**Problem description**
Update the listing below by replacing every "december" with "november", and give all its lines again with nothing else changed.

**Given information**

* * *

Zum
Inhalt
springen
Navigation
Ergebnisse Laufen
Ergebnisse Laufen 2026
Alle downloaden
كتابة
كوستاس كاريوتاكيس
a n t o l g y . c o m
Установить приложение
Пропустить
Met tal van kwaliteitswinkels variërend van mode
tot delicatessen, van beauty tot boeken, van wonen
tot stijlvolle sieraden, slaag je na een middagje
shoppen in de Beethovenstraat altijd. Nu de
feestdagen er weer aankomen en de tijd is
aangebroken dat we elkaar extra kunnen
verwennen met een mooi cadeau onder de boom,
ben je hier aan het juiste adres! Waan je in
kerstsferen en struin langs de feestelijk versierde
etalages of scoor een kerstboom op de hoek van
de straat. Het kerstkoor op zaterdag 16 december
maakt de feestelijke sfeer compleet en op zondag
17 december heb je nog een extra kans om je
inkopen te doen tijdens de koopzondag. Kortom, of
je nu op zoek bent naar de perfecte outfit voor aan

* * *

**Reply**
Zum
Inhalt
springen
Navigation
Ergebnisse Laufen
Ergebnisse Laufen 2026
Alle downloaden
كتابة
كوستاس كاريوتاكيس
a n t o l g y . c o m
Установить приложение
Пропустить
Met tal van kwaliteitswinkels variërend van mode
tot delicatessen, van beauty tot boeken, van wonen
tot stijlvolle sieraden, slaag je na een middagje
shoppen in de Beethovenstraat altijd. Nu de
feestdagen er weer aankomen en de tijd is
aangebroken dat we elkaar extra kunnen
verwennen met een mooi cadeau onder de boom,
ben je hier aan het juiste adres! Waan je in
kerstsferen en struin langs de feestelijk versierde
etalages of scoor een kerstboom op de hoek van
de straat. Het kerstkoor op zaterdag 16 november
maakt de feestelijke sfeer compleet en op zondag
17 november heb je nog een extra kans om je
inkopen te doen tijdens de koopzondag. Kortom, of
je nu op zoek bent naar de perfecte outfit voor aan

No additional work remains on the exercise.